The Australian Government supports CCAAC's recommendation that the automotive industry should expedite current processes to develop an industry-led outcome that ensures there is a process for independent repairers to access repair information.

As part of this process, the Australian Government will ask the Chairman of CCAAC, Mr Colin Neave AM, to monitor the industry-led process and expects industry to report to the Assistant Treasurer on progress by mid‑2013, including providing a clear timeline for implementation of a voluntary initiative. It is expected that significant progress towards an industry-led outcome will be made before the end of 2013.

An industry-led outcome should ensure that consumers have access to repair services at reasonable prices now and into the future. The Australian Government also encourages the automotive industry to consider the other issues noted by CCAAC in its report, including the accessibility of repair services in rural and regional areas. The automotive industry is also encouraged to seek guidance from the ACCC in developing an industry-led response.
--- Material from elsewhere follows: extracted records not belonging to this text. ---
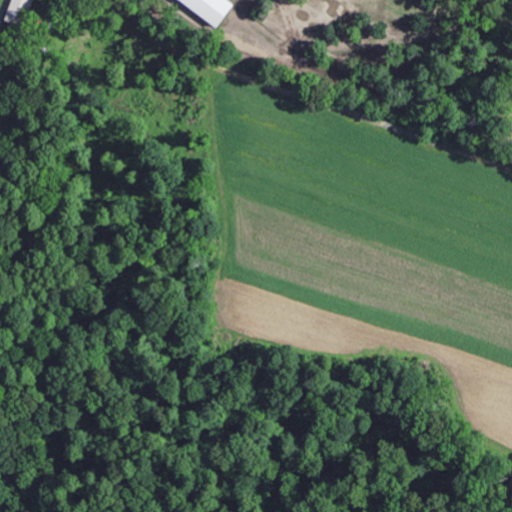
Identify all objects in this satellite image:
building: (206, 8)
building: (15, 11)
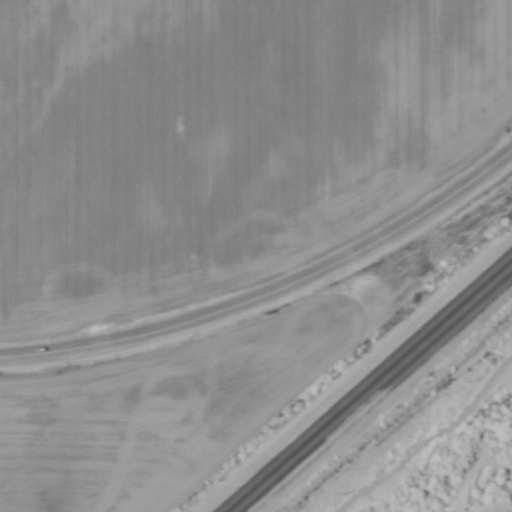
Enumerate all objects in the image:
road: (272, 291)
railway: (358, 375)
railway: (367, 383)
railway: (374, 390)
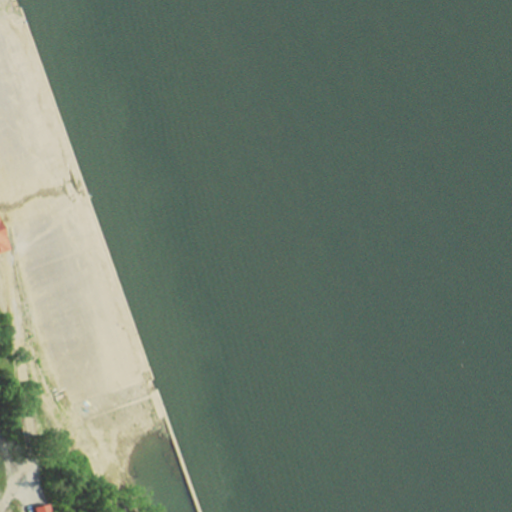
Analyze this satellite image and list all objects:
river: (502, 22)
road: (15, 332)
road: (91, 402)
road: (3, 469)
road: (20, 469)
building: (33, 508)
building: (33, 509)
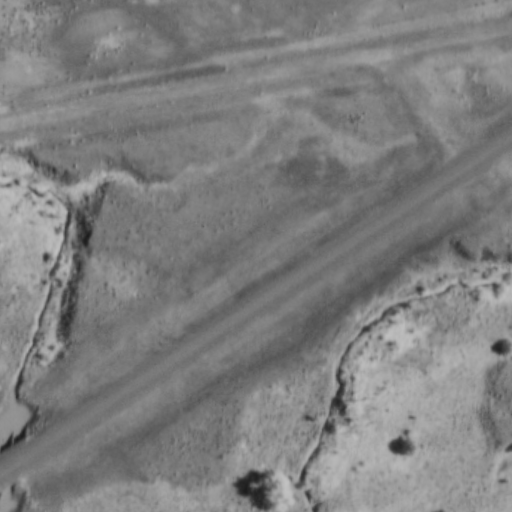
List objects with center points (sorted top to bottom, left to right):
road: (256, 76)
river: (184, 479)
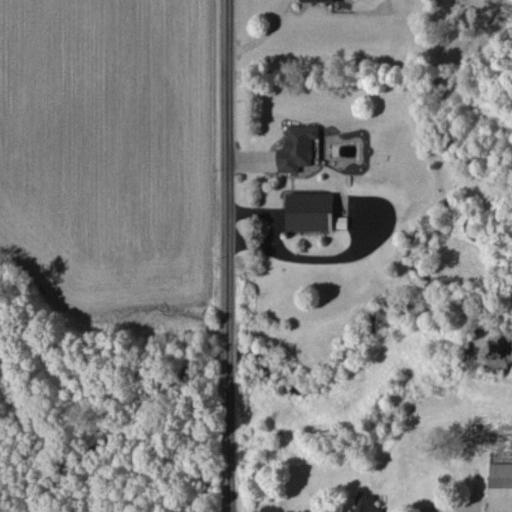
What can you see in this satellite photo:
building: (316, 0)
road: (264, 35)
building: (296, 148)
building: (309, 212)
road: (227, 255)
building: (500, 487)
building: (365, 503)
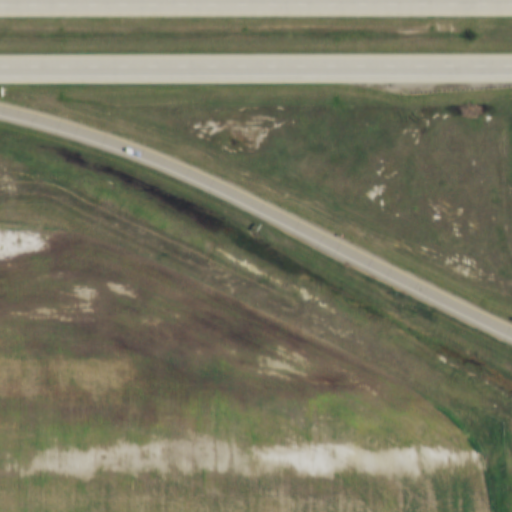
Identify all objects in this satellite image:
road: (256, 64)
road: (260, 203)
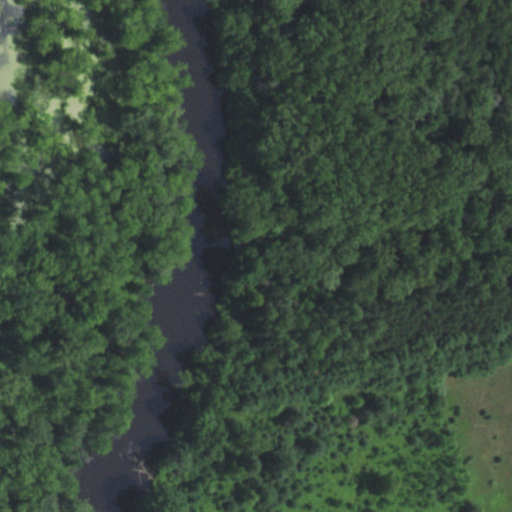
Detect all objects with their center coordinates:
river: (209, 269)
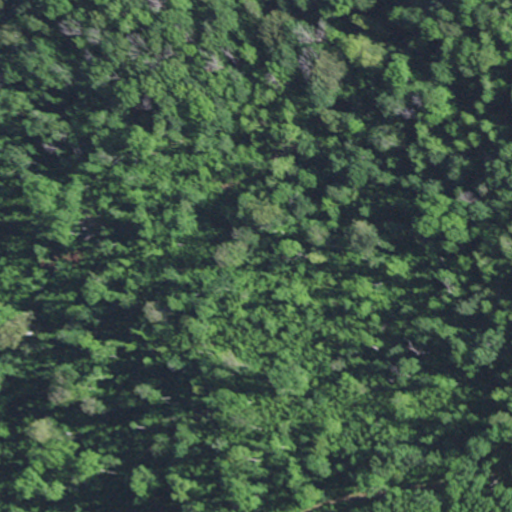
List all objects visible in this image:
road: (235, 448)
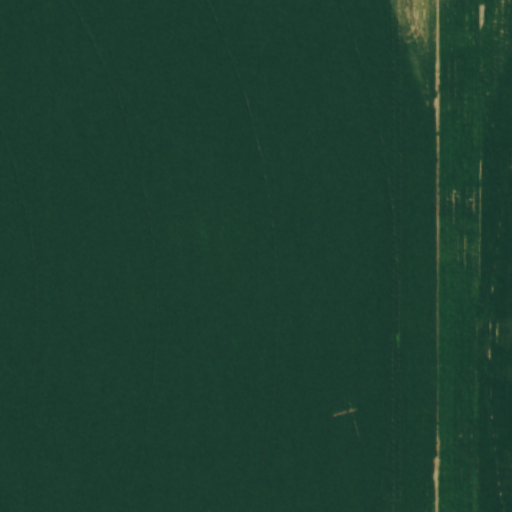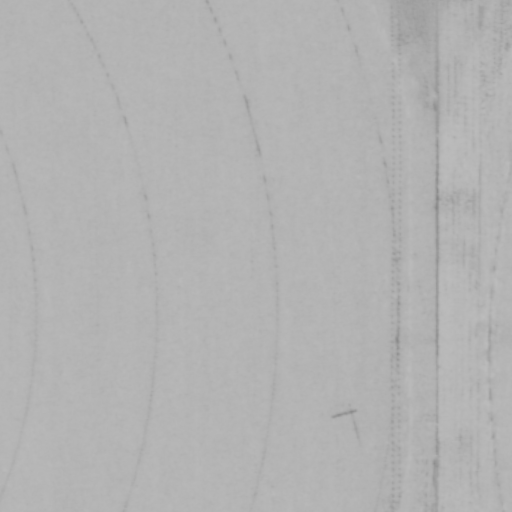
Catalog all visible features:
crop: (256, 256)
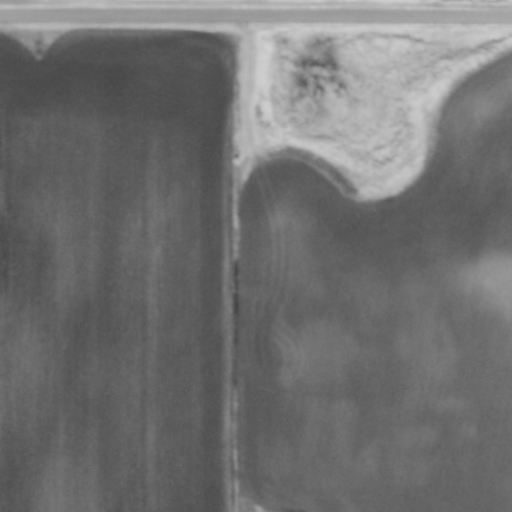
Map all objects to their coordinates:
road: (256, 20)
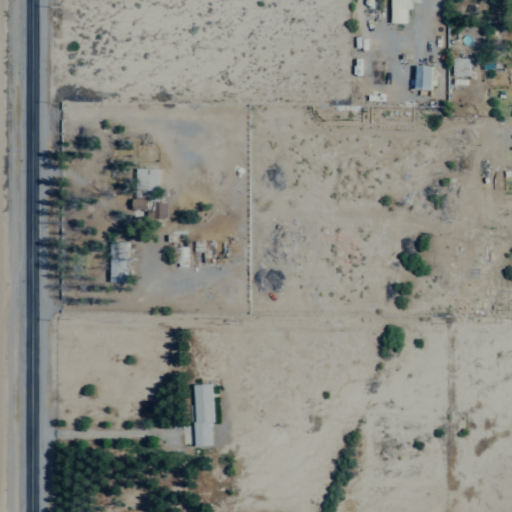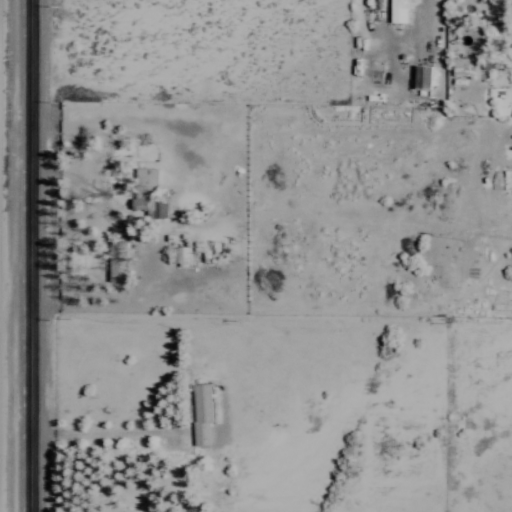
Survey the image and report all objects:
building: (396, 10)
building: (457, 66)
building: (419, 77)
building: (144, 179)
building: (136, 204)
building: (157, 208)
road: (29, 255)
building: (115, 262)
building: (199, 413)
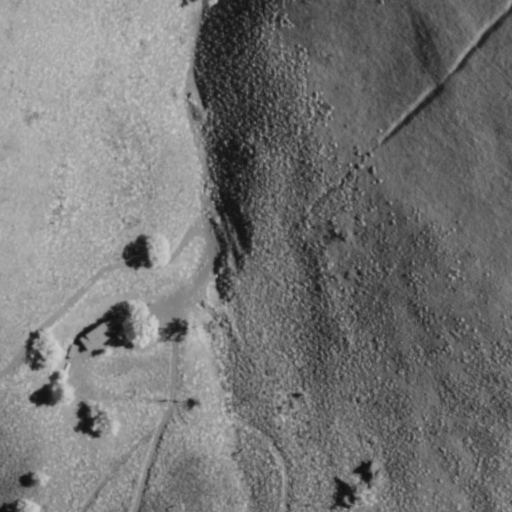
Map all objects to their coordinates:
road: (196, 413)
road: (151, 469)
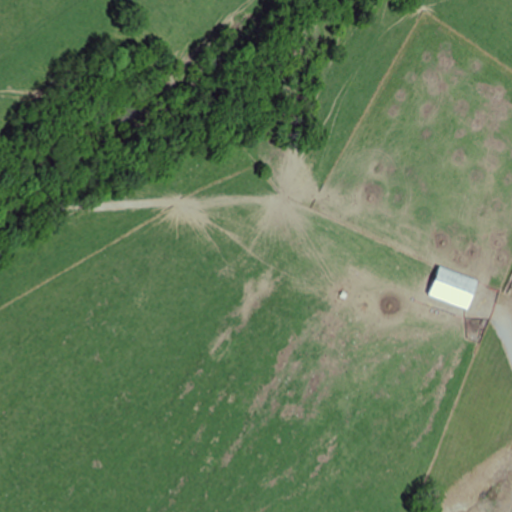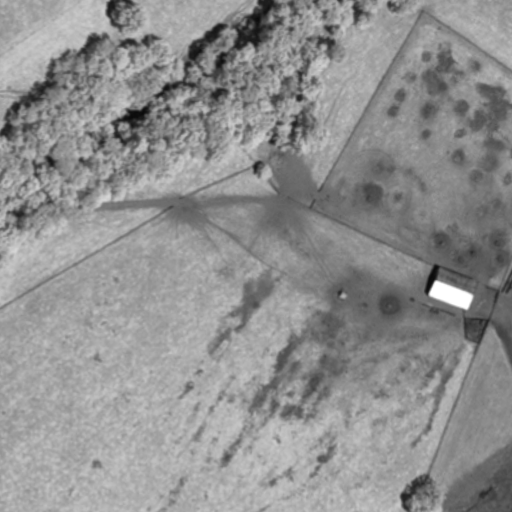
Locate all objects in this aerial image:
building: (454, 288)
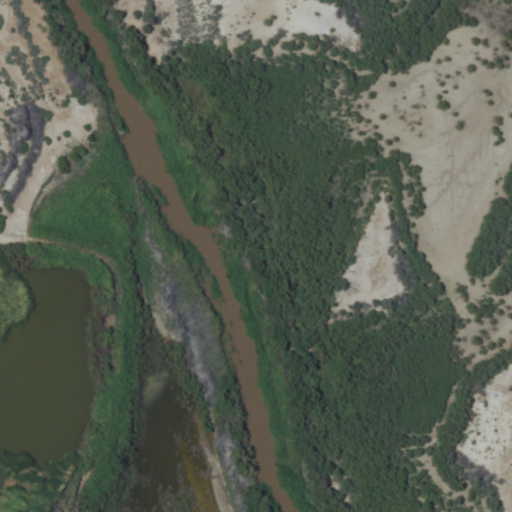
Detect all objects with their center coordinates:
river: (172, 256)
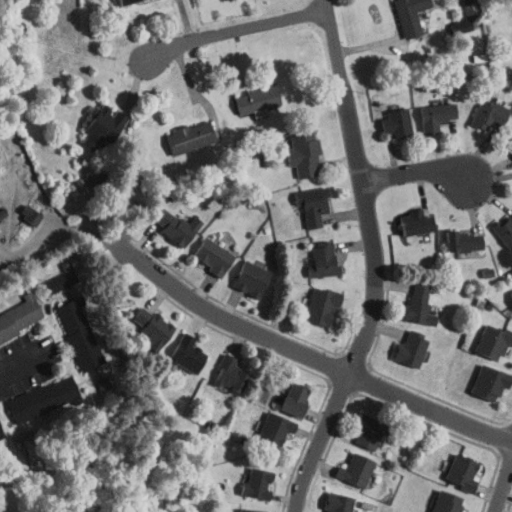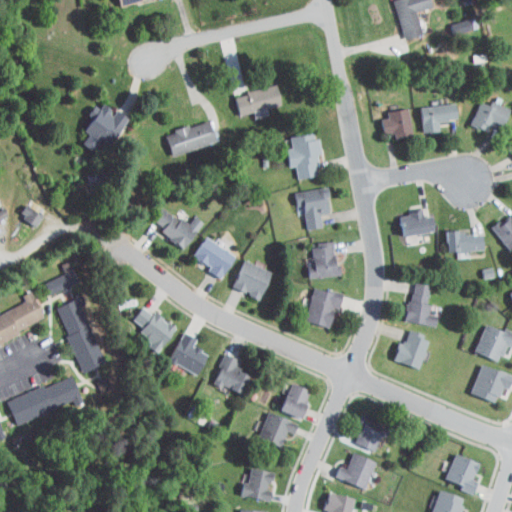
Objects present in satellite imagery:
building: (510, 1)
building: (397, 14)
building: (449, 20)
road: (241, 32)
building: (246, 93)
building: (425, 109)
building: (478, 109)
building: (386, 117)
building: (90, 121)
building: (178, 131)
building: (507, 137)
building: (292, 148)
road: (415, 171)
building: (301, 199)
building: (18, 208)
building: (404, 216)
building: (164, 220)
building: (498, 224)
road: (59, 229)
building: (452, 235)
building: (202, 250)
building: (311, 254)
road: (373, 262)
building: (51, 272)
building: (240, 273)
building: (506, 292)
building: (408, 298)
building: (311, 300)
building: (141, 322)
building: (68, 328)
building: (483, 335)
road: (275, 342)
building: (399, 344)
building: (176, 348)
road: (19, 361)
building: (219, 368)
building: (479, 376)
building: (32, 394)
building: (283, 394)
building: (264, 423)
road: (467, 423)
building: (356, 429)
building: (345, 464)
building: (450, 466)
building: (246, 478)
road: (505, 492)
building: (326, 499)
building: (434, 500)
building: (240, 508)
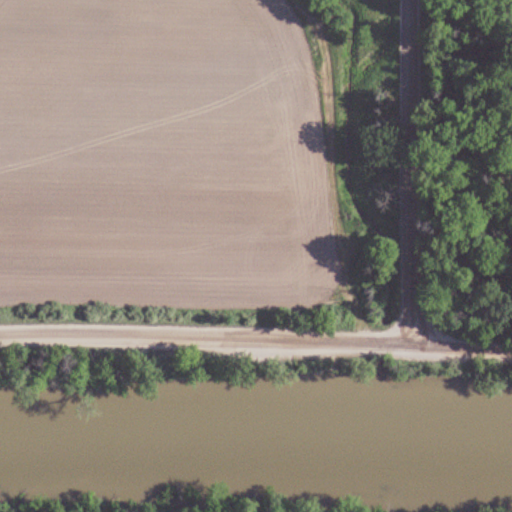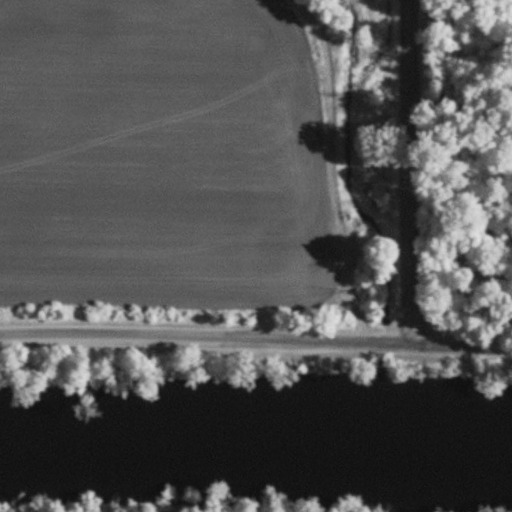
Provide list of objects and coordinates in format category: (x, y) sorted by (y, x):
road: (415, 172)
road: (256, 340)
river: (255, 446)
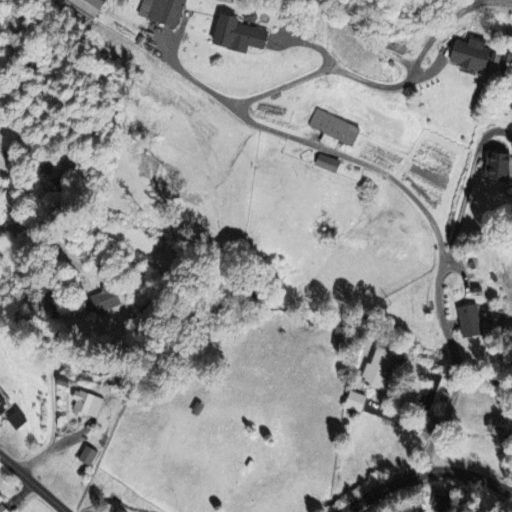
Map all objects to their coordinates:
building: (89, 7)
building: (162, 10)
building: (240, 34)
road: (426, 50)
building: (472, 53)
road: (161, 54)
road: (288, 83)
building: (333, 129)
building: (328, 163)
building: (499, 166)
building: (66, 180)
road: (438, 236)
building: (104, 299)
road: (55, 310)
building: (470, 320)
building: (338, 337)
building: (377, 369)
building: (355, 401)
building: (2, 404)
building: (87, 404)
building: (18, 419)
building: (500, 427)
building: (88, 455)
road: (423, 470)
road: (31, 483)
road: (465, 491)
building: (443, 499)
building: (2, 505)
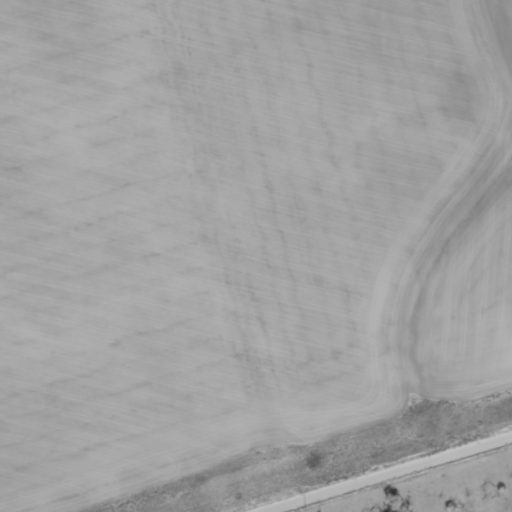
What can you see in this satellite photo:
road: (382, 472)
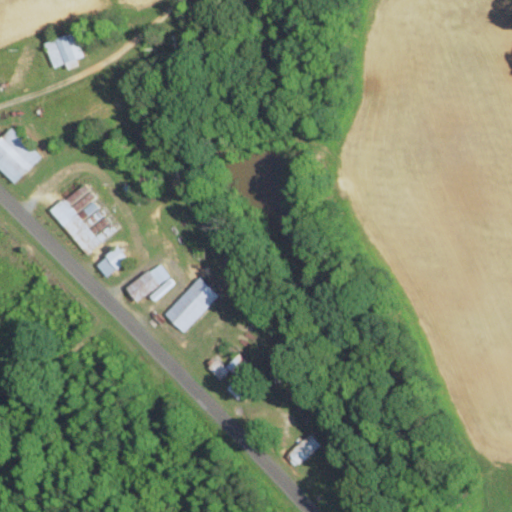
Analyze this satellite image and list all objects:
building: (66, 49)
road: (40, 89)
building: (16, 154)
building: (86, 218)
building: (115, 261)
building: (150, 281)
building: (194, 303)
road: (159, 346)
building: (242, 366)
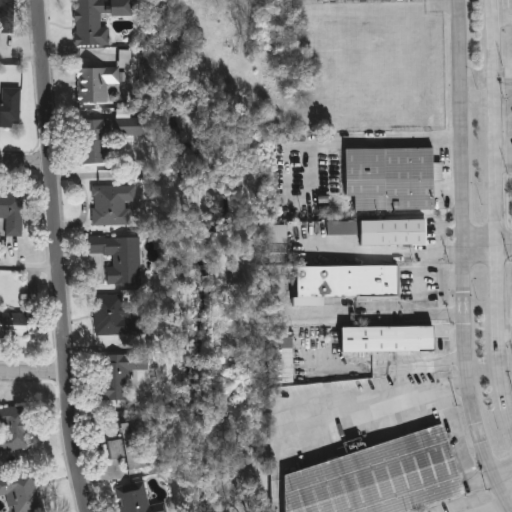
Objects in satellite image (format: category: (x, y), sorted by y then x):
road: (447, 3)
building: (6, 17)
building: (96, 19)
building: (99, 20)
road: (22, 56)
building: (125, 59)
building: (95, 83)
building: (97, 84)
building: (10, 107)
building: (11, 108)
building: (127, 123)
building: (132, 127)
road: (405, 138)
building: (94, 141)
building: (94, 141)
road: (25, 164)
building: (391, 178)
building: (394, 179)
building: (112, 204)
building: (113, 205)
building: (12, 212)
building: (13, 213)
road: (496, 213)
building: (343, 227)
building: (393, 232)
building: (403, 233)
building: (277, 243)
road: (376, 248)
road: (486, 248)
road: (58, 256)
building: (120, 258)
building: (121, 258)
road: (461, 259)
road: (29, 264)
building: (351, 281)
building: (343, 282)
road: (419, 314)
building: (114, 316)
building: (116, 319)
building: (17, 324)
building: (20, 325)
road: (505, 330)
building: (386, 338)
building: (387, 338)
building: (121, 372)
road: (33, 374)
building: (119, 374)
building: (15, 427)
building: (16, 428)
building: (126, 445)
building: (129, 446)
building: (377, 477)
building: (381, 478)
road: (504, 478)
building: (21, 492)
building: (23, 492)
building: (136, 498)
building: (137, 499)
road: (486, 504)
road: (480, 510)
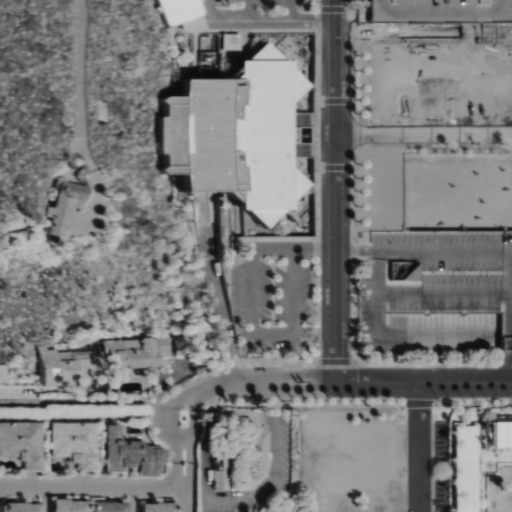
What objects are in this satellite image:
building: (180, 10)
road: (247, 10)
road: (289, 10)
building: (431, 10)
parking garage: (440, 10)
building: (440, 10)
building: (178, 11)
parking lot: (255, 14)
road: (220, 20)
road: (290, 20)
road: (393, 32)
building: (232, 41)
road: (80, 113)
building: (233, 134)
building: (242, 134)
road: (422, 138)
road: (332, 191)
building: (67, 206)
road: (487, 251)
building: (407, 270)
building: (408, 271)
road: (218, 289)
parking lot: (435, 295)
building: (142, 352)
building: (136, 353)
building: (57, 366)
building: (4, 371)
road: (423, 382)
road: (170, 407)
building: (256, 432)
building: (503, 435)
building: (503, 435)
building: (23, 442)
building: (78, 442)
road: (419, 447)
building: (133, 453)
road: (184, 459)
building: (467, 468)
building: (223, 472)
road: (92, 485)
building: (72, 505)
building: (112, 506)
building: (24, 507)
building: (161, 507)
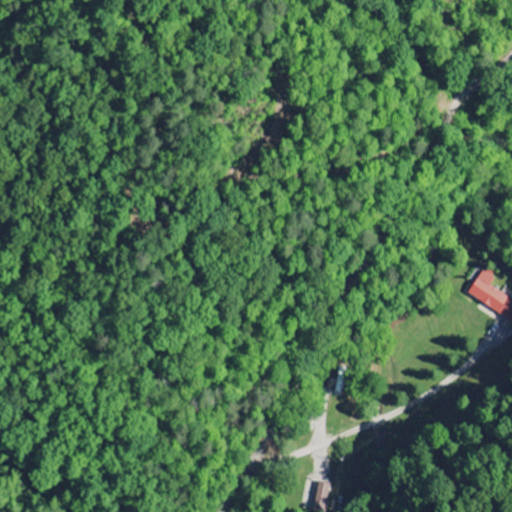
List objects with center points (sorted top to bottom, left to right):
road: (356, 275)
building: (490, 295)
building: (320, 497)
  1. CCAAC recommends that the Government canvass regulatory options to ensure reasonable access to repair information, if industry is unable to arrive at an effective industry outcome, and access to repair information becomes a barrier to competition in the market for repairs.
    • A review of the adequacy of an industry-led outcome should be conducted within 18 months of implementation.
Support

The Australian Government supports industry self-regulation as the appropriate mechanism to ensure there is reasonable access in the industry to repair information and notes that there are clear incentives for the automotive industry in developing and agreeing an industry-led outcome.

If access to repair information becomes a barrier to competition in the market for repairs and the automotive repair industry has not been able to arrive at an effective industry solution to address such concerns, the Government will consider relevant regulatory options, including a mandatory code of conduct.

In this respect, if significant progress towards an industry-led outcome has not been made before the end of 2013, the Government will release a consultation Regulation Impact Statement seeking comments from stakeholders on the extent of the problem and different regulatory options that are available to respond to this issue.

The Australian Government supports a review of the adequacy of any industry-led outcome within 18 months of implementation.